* Start RECORD SET *
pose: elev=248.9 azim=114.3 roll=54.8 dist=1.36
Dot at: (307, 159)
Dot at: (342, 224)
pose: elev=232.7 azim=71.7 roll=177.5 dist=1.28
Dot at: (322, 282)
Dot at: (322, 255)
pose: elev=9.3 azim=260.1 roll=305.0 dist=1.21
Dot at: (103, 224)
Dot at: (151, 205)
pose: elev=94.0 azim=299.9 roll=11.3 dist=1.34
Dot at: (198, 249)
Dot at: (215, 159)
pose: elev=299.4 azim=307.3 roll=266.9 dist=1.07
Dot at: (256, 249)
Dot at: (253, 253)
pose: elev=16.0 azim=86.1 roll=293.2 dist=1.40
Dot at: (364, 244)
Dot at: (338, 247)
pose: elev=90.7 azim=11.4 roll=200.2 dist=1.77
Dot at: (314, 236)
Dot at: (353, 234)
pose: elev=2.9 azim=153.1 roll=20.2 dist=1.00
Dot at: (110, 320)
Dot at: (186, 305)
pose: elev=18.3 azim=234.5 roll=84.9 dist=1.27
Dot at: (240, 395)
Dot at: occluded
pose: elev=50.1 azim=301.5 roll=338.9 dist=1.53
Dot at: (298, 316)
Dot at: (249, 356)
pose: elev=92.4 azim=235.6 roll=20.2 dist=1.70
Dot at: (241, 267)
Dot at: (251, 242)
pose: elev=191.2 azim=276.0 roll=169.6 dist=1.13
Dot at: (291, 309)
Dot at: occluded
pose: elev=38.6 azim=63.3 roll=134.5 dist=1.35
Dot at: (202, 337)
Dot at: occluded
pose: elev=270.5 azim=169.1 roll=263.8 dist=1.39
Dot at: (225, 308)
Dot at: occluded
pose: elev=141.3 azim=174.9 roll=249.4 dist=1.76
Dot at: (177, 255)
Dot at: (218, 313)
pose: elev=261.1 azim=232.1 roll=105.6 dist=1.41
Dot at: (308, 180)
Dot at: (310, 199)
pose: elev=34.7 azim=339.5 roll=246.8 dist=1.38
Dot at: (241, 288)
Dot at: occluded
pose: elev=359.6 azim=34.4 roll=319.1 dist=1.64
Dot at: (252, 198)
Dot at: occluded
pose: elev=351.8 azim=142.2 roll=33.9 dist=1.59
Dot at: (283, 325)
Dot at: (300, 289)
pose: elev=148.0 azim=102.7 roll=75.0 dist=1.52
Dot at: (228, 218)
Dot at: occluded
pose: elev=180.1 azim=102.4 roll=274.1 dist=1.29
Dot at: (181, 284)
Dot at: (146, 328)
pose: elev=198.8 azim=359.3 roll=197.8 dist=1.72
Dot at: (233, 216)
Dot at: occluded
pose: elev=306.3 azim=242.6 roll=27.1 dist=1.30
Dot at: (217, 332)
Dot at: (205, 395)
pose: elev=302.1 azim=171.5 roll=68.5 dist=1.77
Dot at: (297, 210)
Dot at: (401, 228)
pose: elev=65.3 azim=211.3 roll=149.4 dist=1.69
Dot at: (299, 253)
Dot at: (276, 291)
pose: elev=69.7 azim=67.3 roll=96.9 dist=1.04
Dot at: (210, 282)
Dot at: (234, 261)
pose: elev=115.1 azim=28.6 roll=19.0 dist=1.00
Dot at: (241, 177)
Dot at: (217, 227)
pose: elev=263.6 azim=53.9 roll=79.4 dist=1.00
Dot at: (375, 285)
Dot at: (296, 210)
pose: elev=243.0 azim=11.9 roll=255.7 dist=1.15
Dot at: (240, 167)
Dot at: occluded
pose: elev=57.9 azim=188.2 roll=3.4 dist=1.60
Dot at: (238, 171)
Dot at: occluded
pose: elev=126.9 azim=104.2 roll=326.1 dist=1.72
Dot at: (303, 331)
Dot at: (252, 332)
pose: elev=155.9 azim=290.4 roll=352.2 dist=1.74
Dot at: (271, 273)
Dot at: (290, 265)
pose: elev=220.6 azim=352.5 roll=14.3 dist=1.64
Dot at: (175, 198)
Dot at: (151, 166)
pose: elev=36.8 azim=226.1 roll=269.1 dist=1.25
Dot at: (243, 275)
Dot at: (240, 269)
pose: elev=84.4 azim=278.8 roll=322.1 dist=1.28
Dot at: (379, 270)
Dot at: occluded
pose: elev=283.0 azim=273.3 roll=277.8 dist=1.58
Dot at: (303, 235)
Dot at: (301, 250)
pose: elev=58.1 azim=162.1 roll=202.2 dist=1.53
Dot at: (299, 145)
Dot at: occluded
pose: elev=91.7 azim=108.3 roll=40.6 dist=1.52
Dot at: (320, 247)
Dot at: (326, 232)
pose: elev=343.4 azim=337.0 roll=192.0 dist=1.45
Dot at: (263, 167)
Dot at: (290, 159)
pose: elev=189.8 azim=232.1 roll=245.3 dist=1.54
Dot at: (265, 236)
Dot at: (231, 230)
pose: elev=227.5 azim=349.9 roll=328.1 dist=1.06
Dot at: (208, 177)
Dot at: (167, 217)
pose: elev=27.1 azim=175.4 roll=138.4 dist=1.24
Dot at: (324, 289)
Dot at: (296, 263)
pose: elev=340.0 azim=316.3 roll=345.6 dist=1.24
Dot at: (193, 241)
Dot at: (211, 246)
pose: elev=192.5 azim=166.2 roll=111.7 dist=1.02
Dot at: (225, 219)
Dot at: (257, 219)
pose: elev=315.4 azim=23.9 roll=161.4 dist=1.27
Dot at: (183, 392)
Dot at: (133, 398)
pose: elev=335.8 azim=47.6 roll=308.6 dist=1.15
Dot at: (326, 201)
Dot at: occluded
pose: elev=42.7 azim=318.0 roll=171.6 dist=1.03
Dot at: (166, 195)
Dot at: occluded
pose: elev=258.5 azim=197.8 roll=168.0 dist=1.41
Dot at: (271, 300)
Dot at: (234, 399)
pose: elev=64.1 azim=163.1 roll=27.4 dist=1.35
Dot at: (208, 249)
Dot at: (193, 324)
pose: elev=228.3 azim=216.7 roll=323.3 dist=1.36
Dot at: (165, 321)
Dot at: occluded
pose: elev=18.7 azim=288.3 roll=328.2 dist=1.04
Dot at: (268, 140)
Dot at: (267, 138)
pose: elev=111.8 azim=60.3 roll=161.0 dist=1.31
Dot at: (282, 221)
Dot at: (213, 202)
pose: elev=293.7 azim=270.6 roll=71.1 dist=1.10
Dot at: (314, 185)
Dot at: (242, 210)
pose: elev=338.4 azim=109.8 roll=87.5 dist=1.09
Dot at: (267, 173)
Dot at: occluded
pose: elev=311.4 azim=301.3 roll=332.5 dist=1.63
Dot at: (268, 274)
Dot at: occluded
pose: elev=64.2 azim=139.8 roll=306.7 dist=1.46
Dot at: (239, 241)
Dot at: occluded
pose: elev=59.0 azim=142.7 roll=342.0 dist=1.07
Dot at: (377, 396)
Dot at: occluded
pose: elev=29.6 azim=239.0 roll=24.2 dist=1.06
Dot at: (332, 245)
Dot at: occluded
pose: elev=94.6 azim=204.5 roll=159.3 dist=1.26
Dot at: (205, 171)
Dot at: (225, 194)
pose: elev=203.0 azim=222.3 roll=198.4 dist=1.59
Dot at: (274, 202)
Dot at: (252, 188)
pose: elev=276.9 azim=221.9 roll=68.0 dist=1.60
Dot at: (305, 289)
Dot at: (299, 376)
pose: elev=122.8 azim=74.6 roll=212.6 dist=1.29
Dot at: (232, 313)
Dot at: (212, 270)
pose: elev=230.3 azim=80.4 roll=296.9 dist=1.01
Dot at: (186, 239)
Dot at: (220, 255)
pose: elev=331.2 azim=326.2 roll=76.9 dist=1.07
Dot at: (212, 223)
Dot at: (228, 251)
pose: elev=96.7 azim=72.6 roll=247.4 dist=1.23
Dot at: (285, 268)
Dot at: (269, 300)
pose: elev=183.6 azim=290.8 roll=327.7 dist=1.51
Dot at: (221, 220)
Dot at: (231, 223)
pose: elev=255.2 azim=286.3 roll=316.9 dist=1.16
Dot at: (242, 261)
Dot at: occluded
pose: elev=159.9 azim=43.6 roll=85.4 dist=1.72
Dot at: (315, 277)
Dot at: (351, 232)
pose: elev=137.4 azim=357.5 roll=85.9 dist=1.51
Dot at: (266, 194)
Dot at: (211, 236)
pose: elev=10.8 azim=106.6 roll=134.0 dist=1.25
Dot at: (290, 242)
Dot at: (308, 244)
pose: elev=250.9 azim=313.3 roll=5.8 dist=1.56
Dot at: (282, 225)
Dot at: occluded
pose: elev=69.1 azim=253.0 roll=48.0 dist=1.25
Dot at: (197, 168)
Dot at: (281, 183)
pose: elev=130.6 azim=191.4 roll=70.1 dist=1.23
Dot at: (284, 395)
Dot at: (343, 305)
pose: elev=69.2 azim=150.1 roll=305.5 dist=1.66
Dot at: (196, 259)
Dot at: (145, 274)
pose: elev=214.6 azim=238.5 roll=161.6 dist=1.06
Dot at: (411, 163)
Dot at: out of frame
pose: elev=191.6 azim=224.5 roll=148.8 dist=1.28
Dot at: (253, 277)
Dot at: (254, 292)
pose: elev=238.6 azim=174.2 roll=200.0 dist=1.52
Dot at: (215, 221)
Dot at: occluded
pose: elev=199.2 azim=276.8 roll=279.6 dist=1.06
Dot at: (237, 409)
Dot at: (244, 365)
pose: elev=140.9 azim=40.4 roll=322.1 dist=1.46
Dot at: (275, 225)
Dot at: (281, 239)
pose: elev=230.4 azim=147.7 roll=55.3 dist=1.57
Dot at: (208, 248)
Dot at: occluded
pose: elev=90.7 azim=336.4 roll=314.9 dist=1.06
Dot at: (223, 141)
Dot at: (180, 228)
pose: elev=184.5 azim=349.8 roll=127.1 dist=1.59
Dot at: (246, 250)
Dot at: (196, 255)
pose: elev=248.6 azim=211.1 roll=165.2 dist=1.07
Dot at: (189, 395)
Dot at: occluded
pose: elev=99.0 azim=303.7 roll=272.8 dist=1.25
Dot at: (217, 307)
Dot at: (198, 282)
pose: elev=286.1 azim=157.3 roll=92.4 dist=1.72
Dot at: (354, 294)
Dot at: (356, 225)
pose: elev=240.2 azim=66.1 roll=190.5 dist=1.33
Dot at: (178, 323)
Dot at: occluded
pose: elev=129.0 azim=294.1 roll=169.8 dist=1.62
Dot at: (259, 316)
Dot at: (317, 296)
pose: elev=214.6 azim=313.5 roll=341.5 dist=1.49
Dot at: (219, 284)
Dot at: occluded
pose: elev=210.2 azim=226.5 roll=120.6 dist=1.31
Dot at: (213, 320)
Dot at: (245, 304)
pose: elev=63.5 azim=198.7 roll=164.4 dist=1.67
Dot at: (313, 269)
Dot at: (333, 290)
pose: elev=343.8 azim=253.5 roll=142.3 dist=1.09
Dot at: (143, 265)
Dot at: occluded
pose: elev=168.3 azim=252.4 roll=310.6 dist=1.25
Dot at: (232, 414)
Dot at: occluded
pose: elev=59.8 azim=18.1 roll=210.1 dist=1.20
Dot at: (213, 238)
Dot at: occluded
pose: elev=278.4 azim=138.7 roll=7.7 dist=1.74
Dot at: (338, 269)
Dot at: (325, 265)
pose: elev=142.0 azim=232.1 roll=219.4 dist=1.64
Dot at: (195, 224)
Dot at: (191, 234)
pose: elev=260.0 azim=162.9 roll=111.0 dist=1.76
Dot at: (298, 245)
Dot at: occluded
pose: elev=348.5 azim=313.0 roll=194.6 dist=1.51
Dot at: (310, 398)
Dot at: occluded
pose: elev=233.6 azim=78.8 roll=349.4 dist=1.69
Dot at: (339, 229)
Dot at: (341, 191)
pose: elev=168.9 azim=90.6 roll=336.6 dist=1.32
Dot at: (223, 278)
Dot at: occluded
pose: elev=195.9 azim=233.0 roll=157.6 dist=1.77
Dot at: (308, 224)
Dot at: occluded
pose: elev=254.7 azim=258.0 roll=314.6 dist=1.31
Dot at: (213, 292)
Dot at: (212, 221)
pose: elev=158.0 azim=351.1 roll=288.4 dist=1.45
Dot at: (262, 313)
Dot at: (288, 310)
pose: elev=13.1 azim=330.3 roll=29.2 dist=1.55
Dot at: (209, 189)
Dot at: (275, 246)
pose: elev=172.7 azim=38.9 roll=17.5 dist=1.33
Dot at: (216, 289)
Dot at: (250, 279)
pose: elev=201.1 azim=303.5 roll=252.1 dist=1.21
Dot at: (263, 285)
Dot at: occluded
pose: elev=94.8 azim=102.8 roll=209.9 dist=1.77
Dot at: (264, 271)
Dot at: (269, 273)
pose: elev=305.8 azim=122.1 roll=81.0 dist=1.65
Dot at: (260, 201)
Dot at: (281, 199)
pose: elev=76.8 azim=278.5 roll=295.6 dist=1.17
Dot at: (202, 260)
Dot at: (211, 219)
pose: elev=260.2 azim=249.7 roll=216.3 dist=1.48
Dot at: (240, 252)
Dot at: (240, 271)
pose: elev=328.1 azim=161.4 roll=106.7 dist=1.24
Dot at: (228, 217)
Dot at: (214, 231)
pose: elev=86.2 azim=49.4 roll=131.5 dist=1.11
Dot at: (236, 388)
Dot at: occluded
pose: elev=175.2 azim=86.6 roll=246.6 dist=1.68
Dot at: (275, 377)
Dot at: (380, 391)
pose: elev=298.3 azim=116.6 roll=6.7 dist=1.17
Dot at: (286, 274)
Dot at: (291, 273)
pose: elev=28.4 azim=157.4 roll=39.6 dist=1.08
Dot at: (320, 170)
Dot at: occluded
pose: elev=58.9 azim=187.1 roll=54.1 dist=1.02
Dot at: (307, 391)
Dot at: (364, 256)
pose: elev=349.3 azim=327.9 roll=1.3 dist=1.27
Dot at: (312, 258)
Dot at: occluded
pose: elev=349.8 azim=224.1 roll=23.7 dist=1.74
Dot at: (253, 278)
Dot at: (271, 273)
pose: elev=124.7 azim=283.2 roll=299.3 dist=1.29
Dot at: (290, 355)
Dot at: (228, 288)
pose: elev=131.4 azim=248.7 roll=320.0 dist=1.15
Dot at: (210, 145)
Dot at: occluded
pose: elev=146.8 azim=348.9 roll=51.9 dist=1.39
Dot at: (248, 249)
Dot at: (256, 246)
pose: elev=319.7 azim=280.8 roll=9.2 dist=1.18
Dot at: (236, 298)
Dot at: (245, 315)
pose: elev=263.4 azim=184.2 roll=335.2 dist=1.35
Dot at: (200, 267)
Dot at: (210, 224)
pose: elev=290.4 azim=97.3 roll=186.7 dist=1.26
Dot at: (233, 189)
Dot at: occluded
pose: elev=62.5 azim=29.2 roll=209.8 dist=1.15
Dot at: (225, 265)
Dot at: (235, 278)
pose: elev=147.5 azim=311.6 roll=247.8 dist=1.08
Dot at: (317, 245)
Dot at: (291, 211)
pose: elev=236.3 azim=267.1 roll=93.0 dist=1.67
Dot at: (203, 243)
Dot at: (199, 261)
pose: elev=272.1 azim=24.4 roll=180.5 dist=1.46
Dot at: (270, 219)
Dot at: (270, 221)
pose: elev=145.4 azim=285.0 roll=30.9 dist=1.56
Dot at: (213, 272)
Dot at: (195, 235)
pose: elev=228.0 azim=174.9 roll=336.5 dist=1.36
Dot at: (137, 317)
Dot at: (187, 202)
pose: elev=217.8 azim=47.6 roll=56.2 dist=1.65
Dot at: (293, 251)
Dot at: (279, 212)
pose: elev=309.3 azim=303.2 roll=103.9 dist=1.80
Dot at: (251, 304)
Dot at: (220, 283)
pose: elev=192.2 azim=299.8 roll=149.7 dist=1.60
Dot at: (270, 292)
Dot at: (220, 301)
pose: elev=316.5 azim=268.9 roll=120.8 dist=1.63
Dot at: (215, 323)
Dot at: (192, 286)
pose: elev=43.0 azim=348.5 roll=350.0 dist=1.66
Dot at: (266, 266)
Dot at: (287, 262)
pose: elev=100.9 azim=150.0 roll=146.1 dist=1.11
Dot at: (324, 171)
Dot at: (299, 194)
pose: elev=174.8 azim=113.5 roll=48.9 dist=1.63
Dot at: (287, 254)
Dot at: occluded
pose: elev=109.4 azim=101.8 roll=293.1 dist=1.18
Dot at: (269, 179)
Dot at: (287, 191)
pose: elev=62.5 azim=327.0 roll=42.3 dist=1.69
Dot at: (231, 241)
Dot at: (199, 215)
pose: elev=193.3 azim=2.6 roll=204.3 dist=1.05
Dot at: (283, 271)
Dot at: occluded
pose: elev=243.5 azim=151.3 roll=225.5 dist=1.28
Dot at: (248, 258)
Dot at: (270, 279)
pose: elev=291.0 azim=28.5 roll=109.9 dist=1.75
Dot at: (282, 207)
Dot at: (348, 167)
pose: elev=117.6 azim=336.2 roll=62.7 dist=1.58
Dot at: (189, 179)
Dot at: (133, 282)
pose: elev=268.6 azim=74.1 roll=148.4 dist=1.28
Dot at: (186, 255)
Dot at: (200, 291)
* End RECORD SET *
:: EXERCISE BRIEF ::
Format the data from the line with "pose: elev=91.7 azim=108.3" through the line with "Dot at: (290, 159)" as a Markdown table with two columns, Row and Line. Put a row number in Row and the line in Line, and skip any blank lines.

:: RESULT OF THE EXERCISE ::
| Row | Line |
|---|---|
| 1 | pose: elev=91.7 azim=108.3 roll=40.6 dist=1.52 |
| 2 | Dot at: (320, 247) |
| 3 | Dot at: (326, 232) |
| 4 | pose: elev=343.4 azim=337.0 roll=192.0 dist=1.45 |
| 5 | Dot at: (263, 167) |
| 6 | Dot at: (290, 159) |